My peers at the Appalachian Laboratory also utilize hydrogen, nitrogen, carbon, and sulfur stable isotopes found in bird feathers to infer bird migration patterns. As animals eat and drink, isotopes get incorporated into their tissues. From the stable isotope composition found in bird feathers and the known isotope values of rainwater across the country, scientists can infer a bird’s general geographic origin and habitat. That data can help inform management decisions for species conservation.

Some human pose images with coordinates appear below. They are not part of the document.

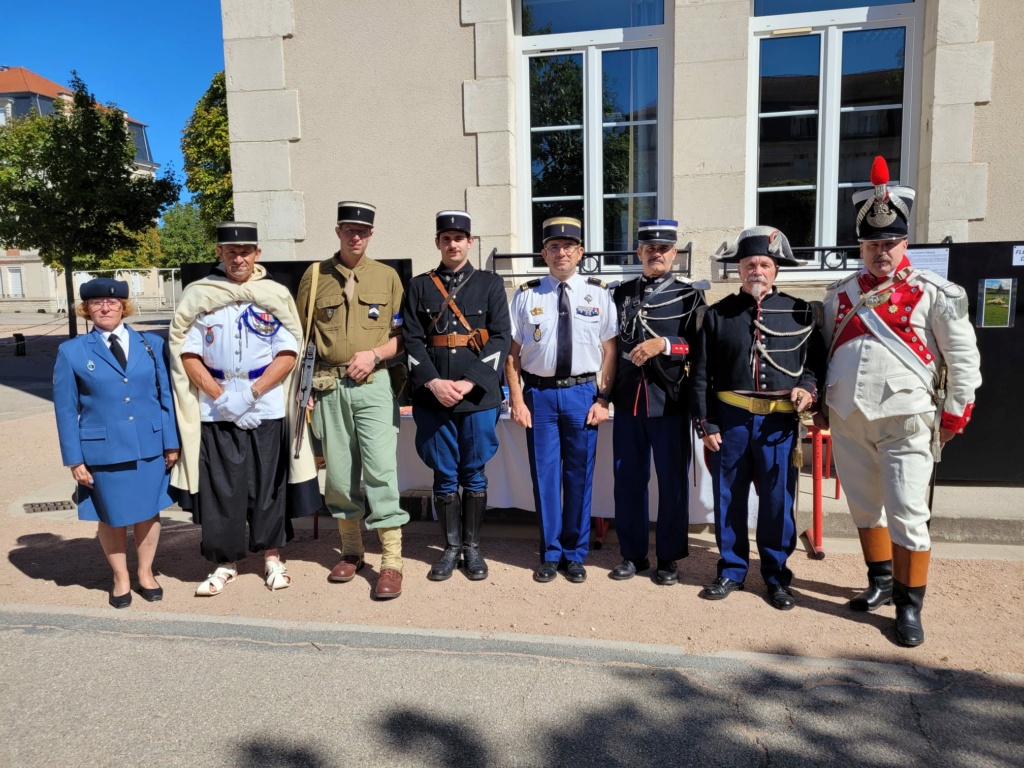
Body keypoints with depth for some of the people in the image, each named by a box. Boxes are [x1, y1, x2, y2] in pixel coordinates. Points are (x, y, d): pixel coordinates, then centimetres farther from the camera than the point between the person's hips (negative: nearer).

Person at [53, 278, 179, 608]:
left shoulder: (152, 344, 4)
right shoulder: (72, 352, -1)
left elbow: (166, 396, 4)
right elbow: (66, 410, 0)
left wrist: (171, 442, 1)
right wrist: (74, 459, -4)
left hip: (150, 447, 1)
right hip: (103, 451, -1)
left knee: (149, 513, 13)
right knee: (112, 518, 11)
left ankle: (146, 573, 33)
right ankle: (120, 578, 32)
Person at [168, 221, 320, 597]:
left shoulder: (276, 295, 1)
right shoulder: (197, 296, 3)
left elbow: (288, 353, -4)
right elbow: (188, 354, 0)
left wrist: (252, 392, -13)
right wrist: (220, 396, -11)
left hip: (267, 408, -1)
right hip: (215, 410, 1)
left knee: (268, 485, 8)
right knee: (219, 488, 5)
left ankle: (272, 556, 24)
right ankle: (225, 561, 20)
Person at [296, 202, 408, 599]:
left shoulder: (387, 276, 7)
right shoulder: (315, 275, 8)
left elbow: (402, 335, 7)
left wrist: (374, 354, -11)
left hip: (374, 384, -2)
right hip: (328, 386, 2)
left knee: (380, 470, -7)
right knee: (339, 472, 9)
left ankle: (391, 562, 0)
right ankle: (351, 552, 25)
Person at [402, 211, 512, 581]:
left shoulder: (490, 284, 6)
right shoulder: (419, 286, 9)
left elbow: (501, 338, -2)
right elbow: (411, 340, 2)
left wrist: (470, 382, -12)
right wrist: (433, 382, -12)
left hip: (479, 395, -1)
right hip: (432, 396, 1)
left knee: (473, 474, 7)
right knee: (444, 475, 7)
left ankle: (472, 547, 20)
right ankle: (451, 547, 20)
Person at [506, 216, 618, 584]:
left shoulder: (598, 293, 3)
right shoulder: (526, 295, 3)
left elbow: (610, 350, 2)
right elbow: (512, 351, 2)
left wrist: (603, 399, -4)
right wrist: (516, 399, -3)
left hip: (582, 393, 0)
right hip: (539, 393, 0)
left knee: (579, 476, 7)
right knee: (545, 475, 7)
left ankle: (575, 555, 24)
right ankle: (550, 554, 23)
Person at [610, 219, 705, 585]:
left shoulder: (689, 295, 2)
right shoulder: (622, 294, 12)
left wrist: (663, 344, -19)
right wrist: (605, 391, 9)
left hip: (670, 402, -3)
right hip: (628, 400, 3)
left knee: (672, 482, 5)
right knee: (628, 480, 8)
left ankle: (668, 557, 19)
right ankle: (632, 554, 21)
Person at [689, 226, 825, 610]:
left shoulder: (800, 312, 7)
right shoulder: (717, 314, 5)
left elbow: (816, 361, 12)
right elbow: (700, 373, 4)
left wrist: (808, 387, -10)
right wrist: (705, 423, -1)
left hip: (779, 421, 0)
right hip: (730, 419, 0)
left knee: (778, 501, 6)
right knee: (729, 499, 9)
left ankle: (777, 576, 23)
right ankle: (731, 571, 25)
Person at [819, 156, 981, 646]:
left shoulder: (932, 293, -2)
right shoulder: (839, 295, 9)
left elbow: (963, 356, 1)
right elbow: (821, 352, 18)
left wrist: (955, 413, -1)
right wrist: (818, 401, 14)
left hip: (904, 420, -4)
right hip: (847, 418, 4)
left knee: (907, 514, -3)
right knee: (864, 507, 15)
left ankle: (909, 605, 12)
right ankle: (881, 582, 33)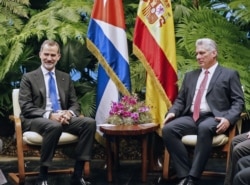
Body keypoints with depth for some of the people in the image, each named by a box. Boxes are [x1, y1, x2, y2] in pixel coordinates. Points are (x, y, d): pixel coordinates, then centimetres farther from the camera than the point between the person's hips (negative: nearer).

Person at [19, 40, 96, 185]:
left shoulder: (66, 78, 19)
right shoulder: (29, 78, 6)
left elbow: (75, 104, 15)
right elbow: (26, 107, -5)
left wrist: (69, 113, -11)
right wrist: (49, 115, -21)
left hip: (63, 118, 4)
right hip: (36, 120, -4)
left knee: (90, 122, -24)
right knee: (54, 126, -40)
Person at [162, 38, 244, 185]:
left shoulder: (229, 74, 10)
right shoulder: (190, 75, 24)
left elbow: (238, 101, 1)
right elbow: (181, 99, 21)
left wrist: (228, 119, -18)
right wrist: (172, 112, -1)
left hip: (213, 118, -4)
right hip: (191, 117, 5)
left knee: (204, 128, -40)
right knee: (168, 129, -25)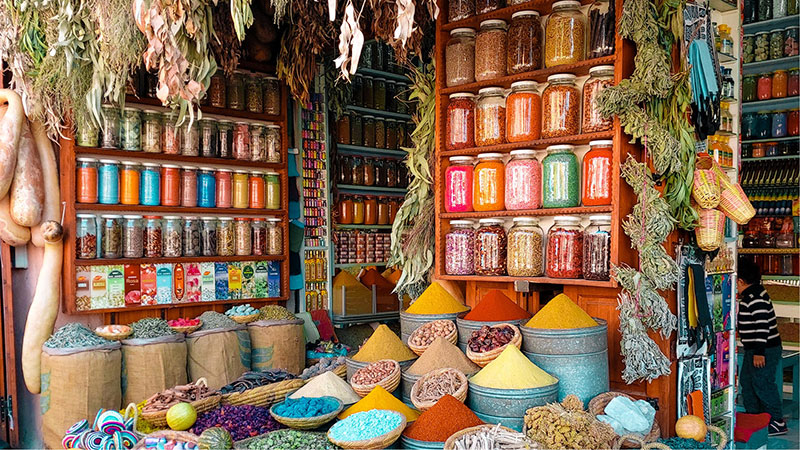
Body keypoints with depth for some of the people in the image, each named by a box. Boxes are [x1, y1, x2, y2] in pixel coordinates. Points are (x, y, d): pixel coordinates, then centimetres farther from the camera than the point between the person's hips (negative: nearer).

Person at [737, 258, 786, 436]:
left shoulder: (756, 298, -22)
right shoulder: (749, 295, 10)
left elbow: (762, 326, -25)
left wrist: (759, 352, -25)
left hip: (765, 350, -11)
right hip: (754, 349, 11)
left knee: (762, 384, -5)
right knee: (746, 381, 16)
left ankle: (777, 422, 4)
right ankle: (754, 416, 27)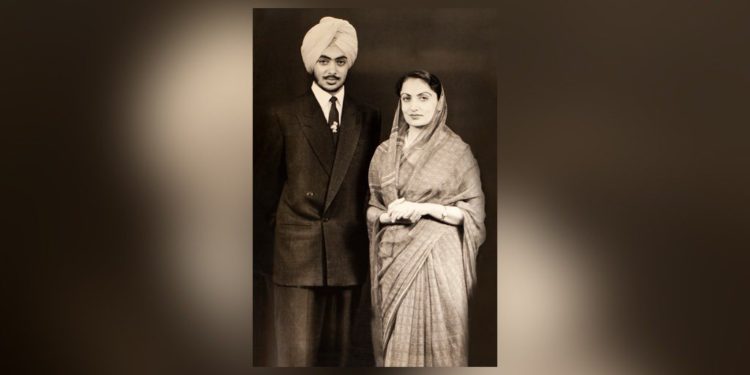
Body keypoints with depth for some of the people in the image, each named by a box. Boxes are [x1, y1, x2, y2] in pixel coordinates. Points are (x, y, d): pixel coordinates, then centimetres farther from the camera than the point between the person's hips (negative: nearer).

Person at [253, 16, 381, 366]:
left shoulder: (369, 118, 8)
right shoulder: (284, 117, 2)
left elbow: (372, 183, 12)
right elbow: (265, 188, 5)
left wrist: (369, 245, 9)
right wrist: (263, 247, 5)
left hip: (349, 255, 3)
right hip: (296, 253, -2)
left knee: (336, 352, 13)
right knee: (297, 354, -1)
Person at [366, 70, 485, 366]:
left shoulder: (456, 150, -2)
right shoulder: (385, 152, 9)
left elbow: (473, 213, -3)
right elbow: (371, 208, 15)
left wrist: (423, 208, -15)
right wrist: (387, 215, -7)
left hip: (437, 260, -3)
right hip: (393, 260, 3)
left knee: (436, 342, 1)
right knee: (395, 342, 7)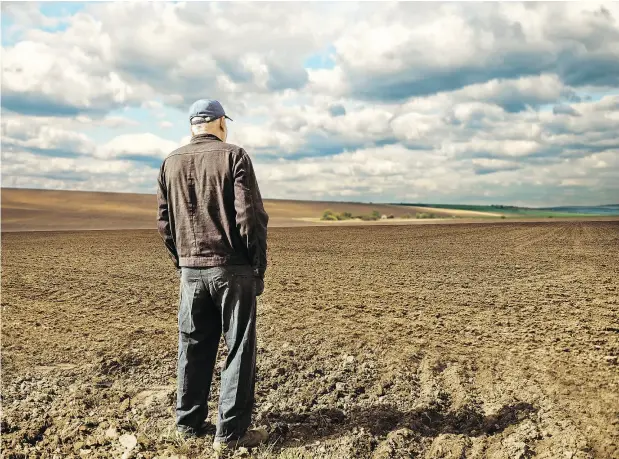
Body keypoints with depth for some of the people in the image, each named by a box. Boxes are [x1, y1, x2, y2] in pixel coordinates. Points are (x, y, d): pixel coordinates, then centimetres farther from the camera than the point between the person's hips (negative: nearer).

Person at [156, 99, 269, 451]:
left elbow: (164, 222, 10)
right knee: (239, 349, 4)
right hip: (233, 268, -5)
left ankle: (189, 423, 25)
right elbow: (251, 217, -12)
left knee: (193, 348, 15)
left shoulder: (171, 163, 8)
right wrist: (260, 265, -3)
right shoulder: (234, 156, -6)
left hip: (191, 270, 5)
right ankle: (231, 432, 8)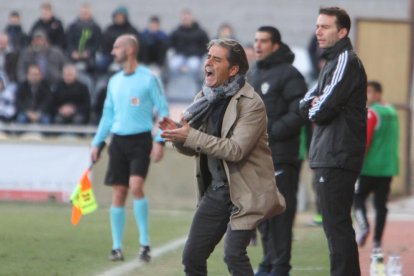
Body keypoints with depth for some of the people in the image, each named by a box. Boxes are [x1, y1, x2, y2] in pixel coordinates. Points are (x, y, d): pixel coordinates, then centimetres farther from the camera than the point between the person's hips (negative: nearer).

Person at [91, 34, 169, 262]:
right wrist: (97, 143, 14)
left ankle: (145, 243, -11)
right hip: (118, 140, 5)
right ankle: (116, 247, 7)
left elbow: (163, 111, -5)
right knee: (118, 194, 2)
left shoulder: (148, 78, -5)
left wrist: (160, 142, -13)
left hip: (140, 140, -5)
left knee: (136, 186, -20)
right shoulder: (114, 81, 12)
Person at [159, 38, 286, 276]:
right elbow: (192, 148, 12)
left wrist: (190, 136, -24)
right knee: (192, 257, 6)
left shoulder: (251, 104, -15)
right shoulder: (206, 98, 7)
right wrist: (177, 134, -11)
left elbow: (236, 149, -24)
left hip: (244, 192, -7)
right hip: (216, 190, 7)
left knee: (234, 254, -19)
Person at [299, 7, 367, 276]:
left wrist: (313, 110, 3)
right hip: (328, 157, 10)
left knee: (337, 225, -12)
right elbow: (306, 104, 17)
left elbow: (324, 109, -18)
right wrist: (314, 106, -4)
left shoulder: (346, 61, -11)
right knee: (335, 224, 14)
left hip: (339, 156, -10)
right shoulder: (332, 62, 21)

A scientific lab with large equipment and tables with boxes
The instruments in the Central Appalachian Stable Isotope Facility at the Appalachian Laboratory. The isotope ratio mass spectrometer is located at the bottom left. Photo by Grace O’Hara

When studying stable isotopes, we use an instrument called the isotope ratio mass spectrometer (IRMS). The IRMS measures the slight difference in mass between the heavy and light isotope of a sample compared with a reference standard. That slight change in mass that the IRMS measures is not so tiny in my opinion. Scientific research in this field has not only played a pivotal role in my development as a scientist but has also given me a positive outlook for my future. As the application of stable isotopes grows in the field of ecological research, I have recognized many different career avenues to pursue after graduate school. Whether it’s a position in the state or federal government or a private-sector job, I know I’ll be able to continue to use and explore the great possibilities of stable isotopes in the environment.


Top left image: The Appalachian Laboratory in Frostburg, Maryland. Photo, University of Maryland Center for Environmental Science / Cheryl Nemazie.


About Grace O'Hara

Grace O’Hara is pursuing her master’s degree through the Marine Estuarine Environmental Sciences Program through the University of Maryland Center for Environmental Science. She is conducting research at the Appalachian Laboratory in Frostburg, Maryland, to evaluate the effectiveness of stormwater management practices on nitrogen dynamics using stable isotopes. She has always had a passion for the environment and likes to spend her free time running or hiking outdoors.